Référence initiale : Lettre du CEERE avril 2014
Au rang des grandes questions sociétales, celle de la fin de vie, LIBR'ACTEURS donne ici à lire et à réfléchir avec une analyse, qui, à bien y regarder, interroge le libre arbitre, et par conséquent l'exercice de la démocratie.
Se suicider, n’est plus un verbe essentiellement pronominal.
La conférence de citoyens organisée le 13 décembre 2013 à Paris par le CCNE sur la fin de vie à fait surgir de l’inattendu dans le débat sur le suicide assisté : se suicider ne serait plus un verbe essentiellement pronominal.
En français, ces verbes ne peuvent se construire qu’avec un pronom réfléchi signifiant que l'action qu’ils définissent est exercée par le sujet sur lui-même. Ils n’ont de ce fait pas de forme passive. Ainsi, on peut s’évader ou s’évanouir mais on ne peut pas « évader » ou « évanouir » quelqu’un.
Se suicider fait partie des verbes essentiellement pronominaux, mais à un tel degré qu’il l’est deux fois en raison d’un pléonasme qui s’est glissé lors de sa création. D’après ses racines latines « sui » soi-même et « caedere » tuer, le verbe signifie, par sa structure même, que c’est « soi » qui agit contre « soi » pour donner la mort. Pour le dictionnaire Littré « Suicide équivaut à soi-meurtre ; se suicider équivaut donc à se soi-meurtrir. » Or, voilà que ce verbe obstinément pronominal, est l’objet d’une subversion grammaticale opérée par 12 des 18 membres de la conférence de citoyens. Selon eux, Le suicide médicalement assisté existe dès lors que la volonté de mourir a été exprimée par la personne (volonté attestée médicalement, assistance et administration ou non par un tiers.) Ils précisent : Nous distinguons dès lors deux possibilités : les personnes en capacité de réaliser cet acte et celles qui ont besoin d’une assistance.

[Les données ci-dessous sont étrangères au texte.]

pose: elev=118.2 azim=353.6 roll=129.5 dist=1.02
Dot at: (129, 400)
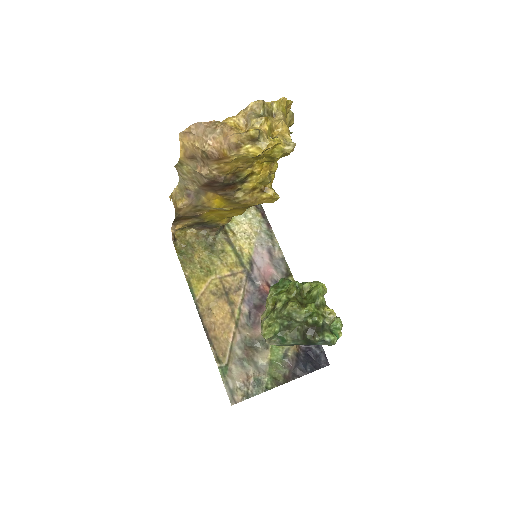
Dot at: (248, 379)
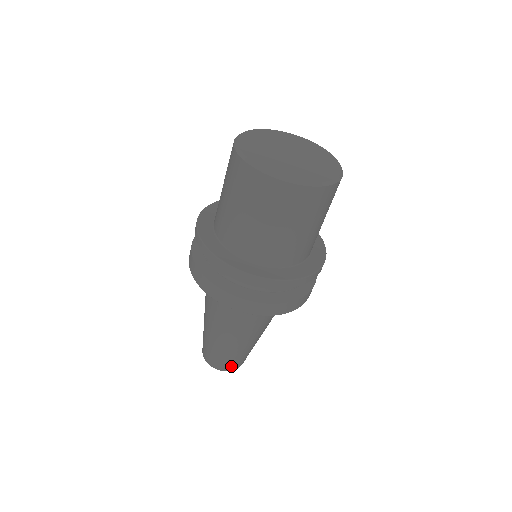
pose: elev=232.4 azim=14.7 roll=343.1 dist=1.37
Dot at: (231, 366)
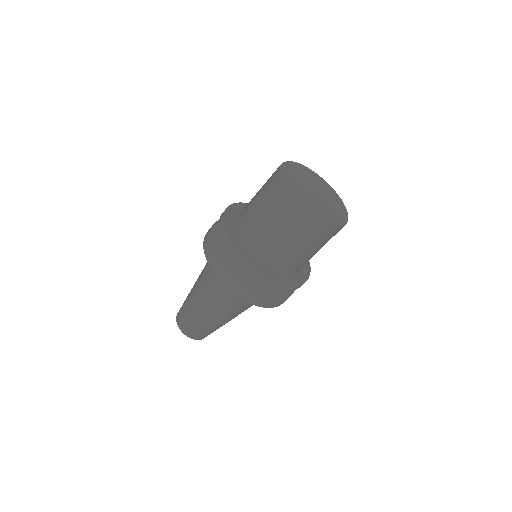
Dot at: (189, 331)
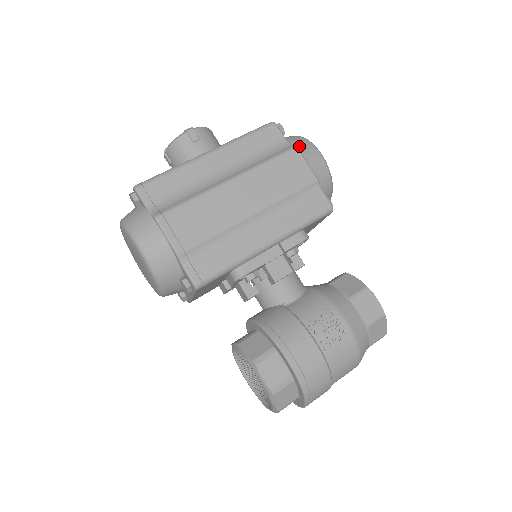
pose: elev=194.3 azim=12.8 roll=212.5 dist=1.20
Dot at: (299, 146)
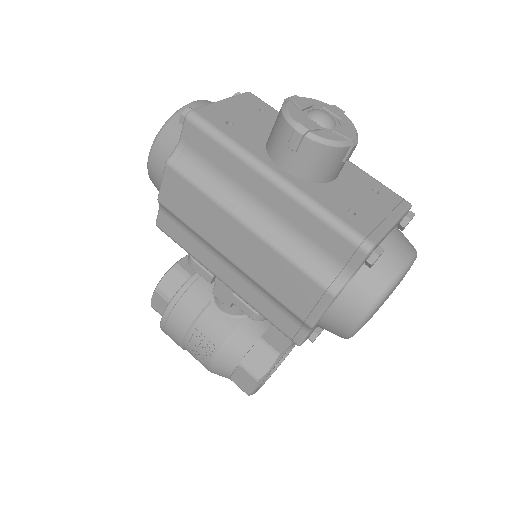
Dot at: (348, 295)
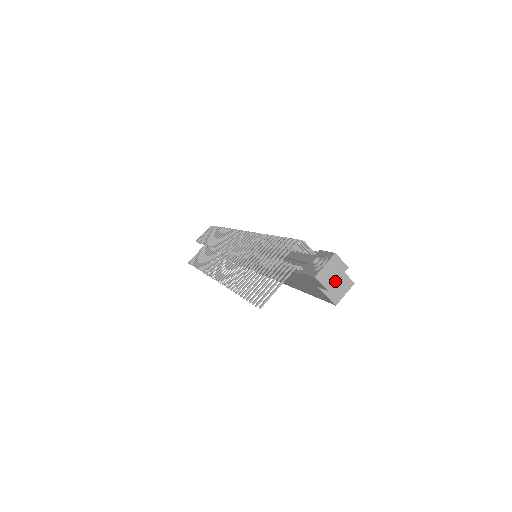
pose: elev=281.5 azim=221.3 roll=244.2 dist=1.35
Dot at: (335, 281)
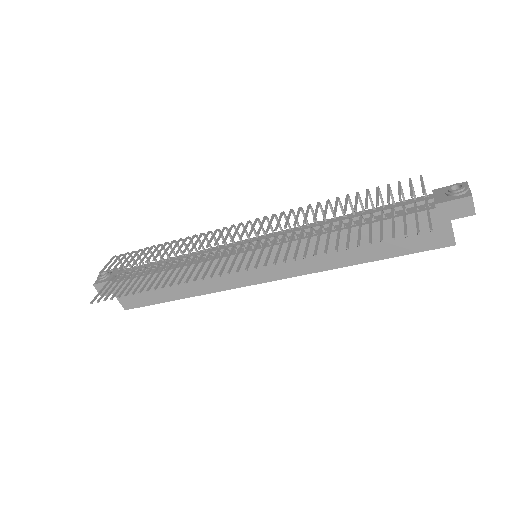
Dot at: occluded
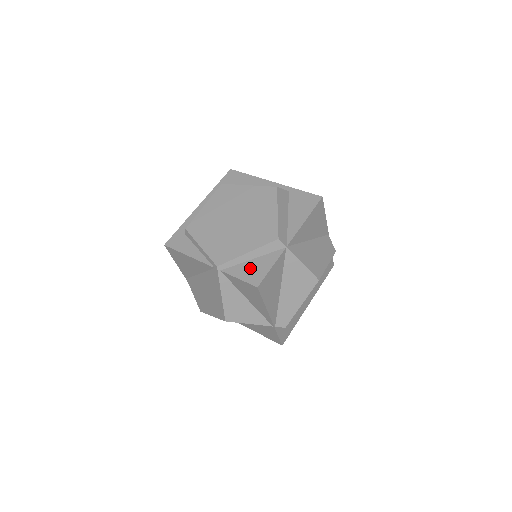
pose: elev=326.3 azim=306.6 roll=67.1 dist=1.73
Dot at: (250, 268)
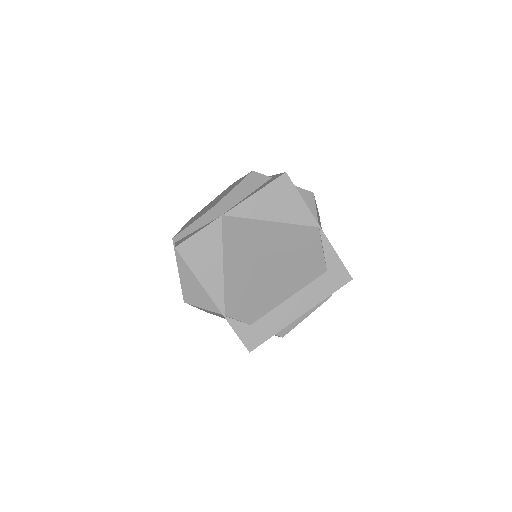
Dot at: (188, 236)
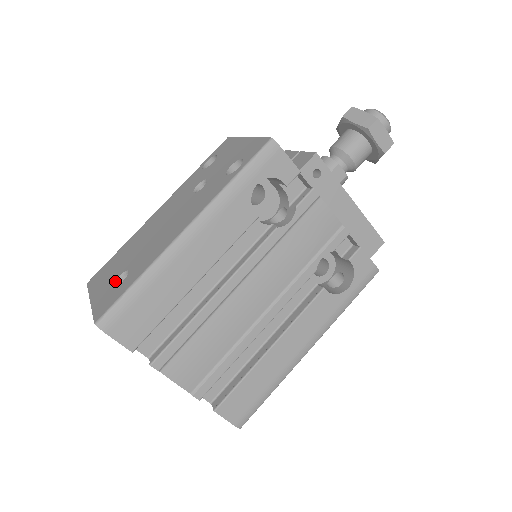
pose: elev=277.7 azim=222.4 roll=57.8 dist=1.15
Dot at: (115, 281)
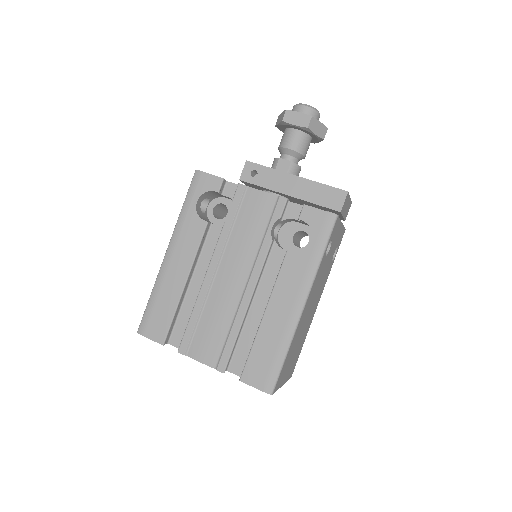
Dot at: occluded
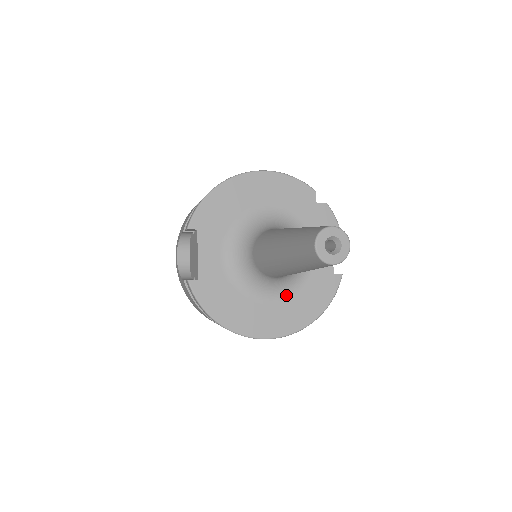
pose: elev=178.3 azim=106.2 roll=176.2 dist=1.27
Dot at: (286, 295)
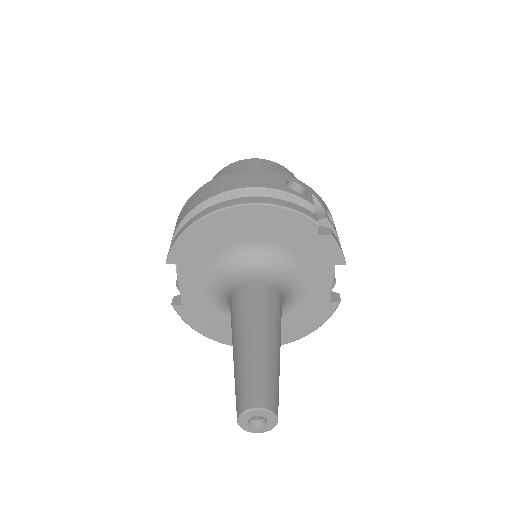
Dot at: occluded
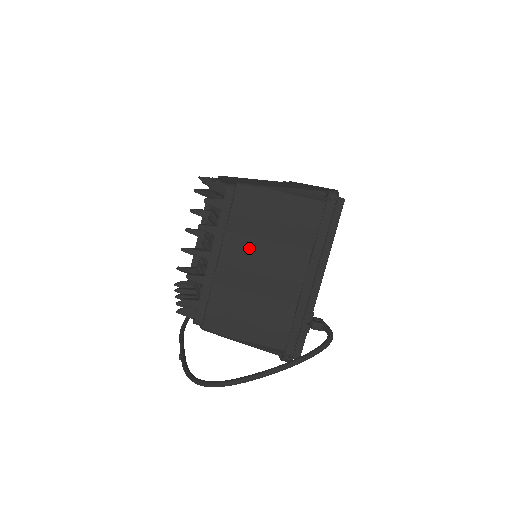
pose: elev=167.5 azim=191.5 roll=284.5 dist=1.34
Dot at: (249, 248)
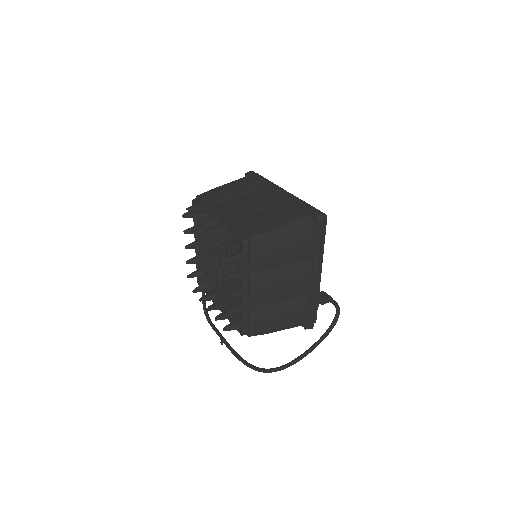
Dot at: (269, 276)
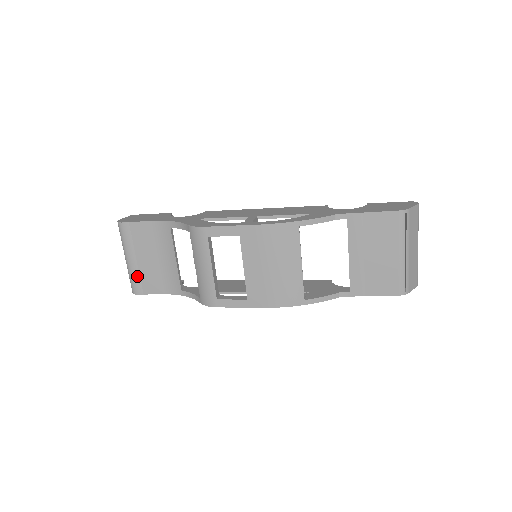
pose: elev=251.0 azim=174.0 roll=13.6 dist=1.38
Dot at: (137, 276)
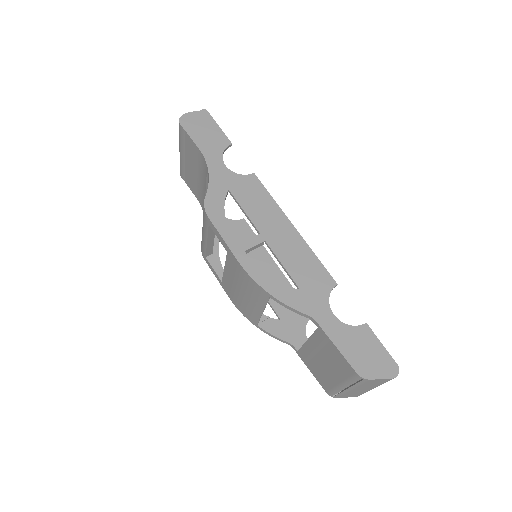
Dot at: (183, 167)
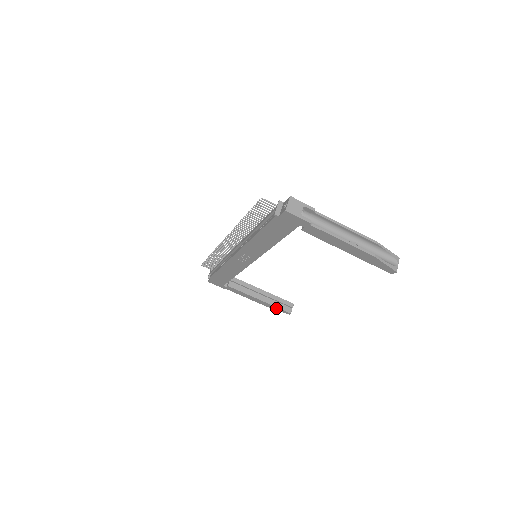
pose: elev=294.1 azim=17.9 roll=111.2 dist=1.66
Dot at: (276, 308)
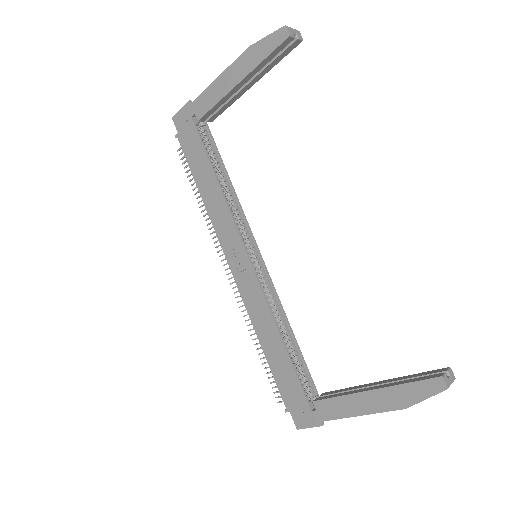
Dot at: (411, 391)
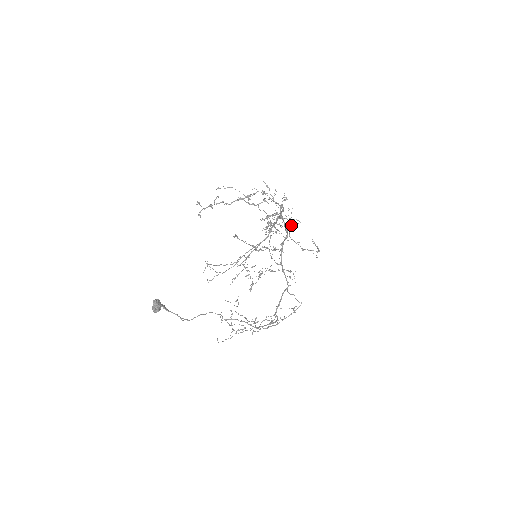
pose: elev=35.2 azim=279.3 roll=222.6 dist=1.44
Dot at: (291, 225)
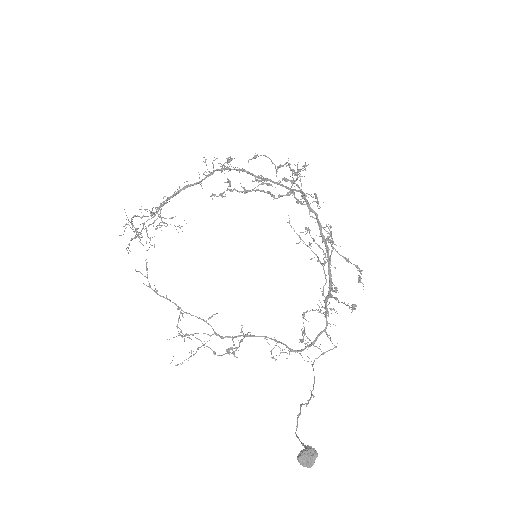
Dot at: occluded
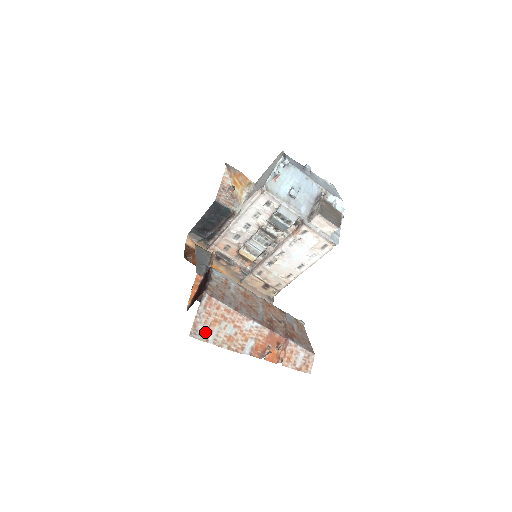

Ainsi, la mort donnée par un tiers à une personne atteinte d’une maladie incurable qui en pleine conscience a manifesté la volonté de mourir, ne serait plus l’euthanasie comme définie aux Pays Bas, mais un suicide assisté. Il serait désormais possible de « suicider » quelqu’un, admettant par là que l’action contre « soi » ne serait plus faite par « soi ». Pourtant, en juin 2013, le CCNE dans l’avis N° 121 estimait à propos de l’assistance au suicide que cette légalisation n’est pas souhaitable. Mais il n’avait pas c’est vrai, opéré la subversion grammaticale. Ce qui a amené le groupe de citoyens à dénaturer le verbe se suicider repose, semble-t-il, sur le fait qu’une demande volontaire de mort équivaut, selon eux, à un suicide quel que soit le mode opératoire. Ainsi est placée au-dessus de tout, la volonté qui donne à la personne la faculté d'exercer un choix libre guidé par la raison, dans la visée d’une fin désirée. Cette prise de position participe du respect de l’autonomie de la personne, pierre angulaire de la relation-médecin malade contemporaine.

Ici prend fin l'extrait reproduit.